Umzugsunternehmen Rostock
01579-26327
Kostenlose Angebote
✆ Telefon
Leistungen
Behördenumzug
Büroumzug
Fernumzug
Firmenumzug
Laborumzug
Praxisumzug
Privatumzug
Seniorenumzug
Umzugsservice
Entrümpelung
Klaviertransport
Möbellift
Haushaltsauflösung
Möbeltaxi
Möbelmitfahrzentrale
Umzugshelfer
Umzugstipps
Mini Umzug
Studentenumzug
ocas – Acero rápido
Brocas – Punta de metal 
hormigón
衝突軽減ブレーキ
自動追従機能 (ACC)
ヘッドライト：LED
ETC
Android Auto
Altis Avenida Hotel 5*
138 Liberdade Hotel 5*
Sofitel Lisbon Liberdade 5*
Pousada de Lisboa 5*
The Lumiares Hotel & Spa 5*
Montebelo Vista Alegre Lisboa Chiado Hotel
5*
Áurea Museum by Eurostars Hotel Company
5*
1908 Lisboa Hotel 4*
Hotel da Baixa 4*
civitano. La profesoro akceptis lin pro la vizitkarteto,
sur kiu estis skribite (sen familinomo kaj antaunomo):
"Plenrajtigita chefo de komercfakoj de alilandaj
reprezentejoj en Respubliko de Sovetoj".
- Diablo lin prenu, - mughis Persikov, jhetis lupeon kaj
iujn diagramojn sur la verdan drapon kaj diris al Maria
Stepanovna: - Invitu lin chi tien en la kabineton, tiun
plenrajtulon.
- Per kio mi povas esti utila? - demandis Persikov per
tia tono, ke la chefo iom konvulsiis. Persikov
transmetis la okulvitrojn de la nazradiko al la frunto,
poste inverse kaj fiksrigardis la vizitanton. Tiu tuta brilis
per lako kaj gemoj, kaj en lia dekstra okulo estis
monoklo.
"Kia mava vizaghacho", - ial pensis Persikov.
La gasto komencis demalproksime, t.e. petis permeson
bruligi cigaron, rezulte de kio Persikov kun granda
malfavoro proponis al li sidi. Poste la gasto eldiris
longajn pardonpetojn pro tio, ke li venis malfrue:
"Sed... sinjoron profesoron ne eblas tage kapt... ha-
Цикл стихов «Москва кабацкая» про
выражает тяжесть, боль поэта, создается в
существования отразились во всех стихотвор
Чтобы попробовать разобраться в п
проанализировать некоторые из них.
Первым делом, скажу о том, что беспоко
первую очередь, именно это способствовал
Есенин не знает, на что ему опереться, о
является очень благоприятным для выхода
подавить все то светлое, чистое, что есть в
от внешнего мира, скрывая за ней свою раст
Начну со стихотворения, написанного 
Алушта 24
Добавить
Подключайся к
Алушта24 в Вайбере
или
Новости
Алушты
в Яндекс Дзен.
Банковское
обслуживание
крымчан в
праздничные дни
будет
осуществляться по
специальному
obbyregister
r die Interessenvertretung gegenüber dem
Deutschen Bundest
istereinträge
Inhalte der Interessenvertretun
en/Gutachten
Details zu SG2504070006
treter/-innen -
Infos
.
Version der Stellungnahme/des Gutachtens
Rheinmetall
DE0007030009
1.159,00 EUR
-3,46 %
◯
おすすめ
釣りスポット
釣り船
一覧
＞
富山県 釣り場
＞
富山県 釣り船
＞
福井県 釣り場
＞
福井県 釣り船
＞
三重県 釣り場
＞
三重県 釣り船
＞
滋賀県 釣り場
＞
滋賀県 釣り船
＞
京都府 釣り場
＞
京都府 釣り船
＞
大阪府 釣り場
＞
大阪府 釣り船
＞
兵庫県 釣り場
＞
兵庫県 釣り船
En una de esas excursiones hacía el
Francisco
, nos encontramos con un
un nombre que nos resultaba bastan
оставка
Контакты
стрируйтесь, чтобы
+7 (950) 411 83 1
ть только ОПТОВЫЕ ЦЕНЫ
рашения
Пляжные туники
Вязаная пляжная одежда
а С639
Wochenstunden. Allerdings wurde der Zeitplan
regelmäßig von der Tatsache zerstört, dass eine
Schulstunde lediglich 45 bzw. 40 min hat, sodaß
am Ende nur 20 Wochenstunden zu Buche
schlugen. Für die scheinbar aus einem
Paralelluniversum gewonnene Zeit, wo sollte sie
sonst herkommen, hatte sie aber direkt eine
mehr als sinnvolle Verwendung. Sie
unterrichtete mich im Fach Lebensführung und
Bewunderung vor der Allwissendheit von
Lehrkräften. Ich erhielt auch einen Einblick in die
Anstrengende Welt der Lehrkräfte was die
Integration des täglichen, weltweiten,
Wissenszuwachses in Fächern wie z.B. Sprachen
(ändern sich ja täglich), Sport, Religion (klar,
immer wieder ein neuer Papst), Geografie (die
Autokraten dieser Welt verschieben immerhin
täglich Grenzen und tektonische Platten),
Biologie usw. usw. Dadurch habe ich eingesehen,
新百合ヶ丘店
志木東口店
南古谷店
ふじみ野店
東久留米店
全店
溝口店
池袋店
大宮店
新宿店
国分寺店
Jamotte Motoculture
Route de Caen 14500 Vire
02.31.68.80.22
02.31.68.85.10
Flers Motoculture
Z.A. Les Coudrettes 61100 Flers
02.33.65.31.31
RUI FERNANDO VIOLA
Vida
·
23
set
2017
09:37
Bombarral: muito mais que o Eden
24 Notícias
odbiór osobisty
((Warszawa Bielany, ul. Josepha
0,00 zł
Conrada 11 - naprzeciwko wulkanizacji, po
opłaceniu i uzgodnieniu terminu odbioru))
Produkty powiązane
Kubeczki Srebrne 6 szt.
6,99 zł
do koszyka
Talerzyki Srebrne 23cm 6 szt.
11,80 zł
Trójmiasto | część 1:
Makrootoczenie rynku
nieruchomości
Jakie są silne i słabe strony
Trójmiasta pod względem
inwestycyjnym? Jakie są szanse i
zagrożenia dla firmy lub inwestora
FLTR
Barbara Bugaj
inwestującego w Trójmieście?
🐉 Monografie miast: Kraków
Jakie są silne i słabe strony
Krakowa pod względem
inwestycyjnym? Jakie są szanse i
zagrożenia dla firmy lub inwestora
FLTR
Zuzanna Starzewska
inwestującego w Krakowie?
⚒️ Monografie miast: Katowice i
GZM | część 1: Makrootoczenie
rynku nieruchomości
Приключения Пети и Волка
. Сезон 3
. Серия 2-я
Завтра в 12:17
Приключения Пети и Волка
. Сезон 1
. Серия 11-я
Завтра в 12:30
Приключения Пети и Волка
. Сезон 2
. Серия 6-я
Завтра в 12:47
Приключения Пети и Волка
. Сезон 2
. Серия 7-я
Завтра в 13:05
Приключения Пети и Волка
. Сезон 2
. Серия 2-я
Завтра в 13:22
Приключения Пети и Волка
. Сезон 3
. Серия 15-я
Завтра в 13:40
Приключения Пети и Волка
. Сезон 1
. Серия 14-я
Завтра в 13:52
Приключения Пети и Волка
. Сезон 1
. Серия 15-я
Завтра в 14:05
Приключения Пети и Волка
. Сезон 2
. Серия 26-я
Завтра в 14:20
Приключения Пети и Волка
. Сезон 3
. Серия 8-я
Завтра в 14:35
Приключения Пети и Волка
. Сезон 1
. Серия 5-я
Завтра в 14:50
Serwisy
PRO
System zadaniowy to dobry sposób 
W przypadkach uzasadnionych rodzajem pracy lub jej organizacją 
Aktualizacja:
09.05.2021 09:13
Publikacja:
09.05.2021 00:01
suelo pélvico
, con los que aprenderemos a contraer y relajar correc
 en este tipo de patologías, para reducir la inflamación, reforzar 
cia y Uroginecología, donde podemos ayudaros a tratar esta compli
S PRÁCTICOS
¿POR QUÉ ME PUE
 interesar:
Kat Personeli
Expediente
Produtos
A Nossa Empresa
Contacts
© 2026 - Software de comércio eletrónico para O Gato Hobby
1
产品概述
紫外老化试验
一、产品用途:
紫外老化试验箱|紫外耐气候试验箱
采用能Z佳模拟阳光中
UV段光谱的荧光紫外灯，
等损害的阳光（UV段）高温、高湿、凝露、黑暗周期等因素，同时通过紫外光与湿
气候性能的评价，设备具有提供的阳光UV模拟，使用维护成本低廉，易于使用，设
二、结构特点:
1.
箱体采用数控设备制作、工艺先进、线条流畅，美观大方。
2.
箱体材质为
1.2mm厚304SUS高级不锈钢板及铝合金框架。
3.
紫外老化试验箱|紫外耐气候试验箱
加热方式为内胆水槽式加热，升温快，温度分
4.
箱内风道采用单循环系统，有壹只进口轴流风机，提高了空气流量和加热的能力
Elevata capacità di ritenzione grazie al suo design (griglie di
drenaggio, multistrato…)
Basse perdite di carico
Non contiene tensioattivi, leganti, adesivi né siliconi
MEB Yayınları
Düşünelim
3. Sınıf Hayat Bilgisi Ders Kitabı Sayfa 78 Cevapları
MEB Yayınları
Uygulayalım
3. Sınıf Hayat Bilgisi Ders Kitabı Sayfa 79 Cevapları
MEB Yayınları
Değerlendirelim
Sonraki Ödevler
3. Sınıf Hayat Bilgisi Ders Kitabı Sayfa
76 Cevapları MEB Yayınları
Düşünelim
• • • • •
YOUR ASSIGNMENT: Would you please filter the lines above and copy every one that includes "gasto"?

OUTPUT BELOW:
La gasto komencis demalproksime, t.e. petis permeson
malfavoro proponis al li sidi. Poste la gasto eldiris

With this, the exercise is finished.